Das Problem: In Zeiten global skalierender neuer Verbreitungskanäle mit neuen Gesichtern und Publikationen, die mit Hardware unter NDA auf sich aufmerksam machen können, und einem generellen gesellschaftlichen Vertrauensverlust fällt es Unternehmen immer leichter, Partner zu finden, die es mit der Unabhängigkeit nicht ganz so genau sehen. Und die anderen damit direkt oder indirekt unter Druck zu setzen – auf zunehmend verlorenem Posten.

Maximale Empörung allein reicht nicht

Daher heißt es für alle Beteiligten weltweit jetzt nicht nur dem Shitstorm mit maximaler Empörung beizutreten, sondern in Zukunft auch für das, was kritisiert wird, dauerhaft und hinter den Kulissen ohne die gerade gebotene Bühne einzustehen.

Am Ende ist es nicht der kurzfristige Shitstorm, der die Einflussnahme von Herstellern langfristig ändern wird, sondern der Mut aller potentiellen Partner zur Diskussion mit einem Hersteller für die Sache an sich: Leser unabhängig zu informieren. Auch wenn das heißt: Nein, lieber Hersteller, darüber berichten wir nicht. Nein, lieber Hersteller, der Parcours sieht so aus und nicht anders. Nein, lieber Hersteller, nur weil andere den schlechten Test nicht gebracht hätten, bringen wir den trotzdem.

Das bedeutet in unseren Augen nicht, jeden Diskurs öffentlich zu machen. Aber wenn ein Hersteller in Folge der Diskussion Konsequenzen zieht, die gegen den Willen der Redaktion und damit deren Leser verstoßen, muss man darüber reden können.

Wann ein Hersteller die rote Linie überschritten hat, muss jede Redaktion für sich selbst entscheiden, das Thema, die Umstände und die Personen sind nie dieselben. Die Leser müssen sich wiederum entscheiden, ob sie einer Redaktion in diesem Punkt vertrauen.

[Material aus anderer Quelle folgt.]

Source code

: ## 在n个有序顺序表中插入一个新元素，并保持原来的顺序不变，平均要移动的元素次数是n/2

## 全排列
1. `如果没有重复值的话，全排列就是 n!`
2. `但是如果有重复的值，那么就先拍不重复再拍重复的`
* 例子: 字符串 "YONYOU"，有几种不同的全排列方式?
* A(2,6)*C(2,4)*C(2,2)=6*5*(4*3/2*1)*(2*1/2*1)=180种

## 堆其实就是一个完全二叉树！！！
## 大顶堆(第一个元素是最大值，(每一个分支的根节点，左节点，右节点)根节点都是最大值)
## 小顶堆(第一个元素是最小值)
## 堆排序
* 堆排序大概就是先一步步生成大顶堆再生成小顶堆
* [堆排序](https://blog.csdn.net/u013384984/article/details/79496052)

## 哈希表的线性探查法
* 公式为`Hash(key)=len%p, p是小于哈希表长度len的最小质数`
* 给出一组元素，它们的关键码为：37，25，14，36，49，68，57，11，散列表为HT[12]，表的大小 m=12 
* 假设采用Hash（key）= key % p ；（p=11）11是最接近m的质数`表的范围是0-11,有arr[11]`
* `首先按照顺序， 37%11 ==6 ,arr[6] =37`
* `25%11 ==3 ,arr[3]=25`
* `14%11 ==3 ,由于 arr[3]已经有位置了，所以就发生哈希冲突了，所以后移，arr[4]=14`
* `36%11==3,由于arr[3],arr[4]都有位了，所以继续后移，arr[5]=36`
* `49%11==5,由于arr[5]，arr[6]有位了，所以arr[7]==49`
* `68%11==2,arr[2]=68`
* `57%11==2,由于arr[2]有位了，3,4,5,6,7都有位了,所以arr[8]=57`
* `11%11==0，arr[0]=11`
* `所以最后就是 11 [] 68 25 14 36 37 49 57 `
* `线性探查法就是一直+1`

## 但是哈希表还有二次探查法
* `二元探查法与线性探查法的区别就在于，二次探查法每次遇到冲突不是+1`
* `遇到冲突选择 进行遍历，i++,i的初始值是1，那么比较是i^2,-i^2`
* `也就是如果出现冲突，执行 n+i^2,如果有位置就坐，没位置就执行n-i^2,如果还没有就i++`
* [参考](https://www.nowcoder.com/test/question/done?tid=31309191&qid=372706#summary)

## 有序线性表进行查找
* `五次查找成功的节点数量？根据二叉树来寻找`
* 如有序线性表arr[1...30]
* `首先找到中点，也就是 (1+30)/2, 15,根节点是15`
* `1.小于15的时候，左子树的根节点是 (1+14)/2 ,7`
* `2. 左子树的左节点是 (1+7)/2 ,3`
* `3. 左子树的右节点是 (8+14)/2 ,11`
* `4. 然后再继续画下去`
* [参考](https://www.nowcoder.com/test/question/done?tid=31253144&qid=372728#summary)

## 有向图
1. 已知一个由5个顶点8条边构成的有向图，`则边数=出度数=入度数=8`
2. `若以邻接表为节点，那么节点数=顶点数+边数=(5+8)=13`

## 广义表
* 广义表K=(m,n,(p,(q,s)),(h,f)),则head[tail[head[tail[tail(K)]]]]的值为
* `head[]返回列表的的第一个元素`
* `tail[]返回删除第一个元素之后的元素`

Unabhängigkeit braucht Leser und Geld

Dieser letzte Punkt ist entscheidend, wenn auch nicht minder kompliziert: Hersteller haben und werden immer reichweitenstarke Partner finden, die es mit dem unabhängigen Berichten nicht so genau nehmen, oder die eigene Meinung mit dem eigenen Gesicht „nur für Produkte, die sie auch gut finden“ sogar gegen Geld ins Netz stellen. Nur wenn Leser diesen Unterschied auch weiterhin erkennen und „Infotainment“ nicht als freie Presse ansehen, werden unabhängige, finanziell nicht an inhaltliche Versprechen gebundene Redaktionen auch weiterhin Unternehmen Kontra geben und frei berichten können.

Andernfalls ist der nächste Shitstorm bereits heute vorprogrammiert und hinter den Kulissen ändert sich nach kurzer Übergangsphase wenig bis nichts.

* Ergänzung vom 12. Dezember 2020: Nvidia hat die Entscheidung inzwischen zurückgenommen.

Hinweis: Der Inhalt dieses Kommentars gibt die persönliche Meinung des Autors wieder. Diese Meinung wird nicht notwendigerweise von der gesamten Redaktion geteilt.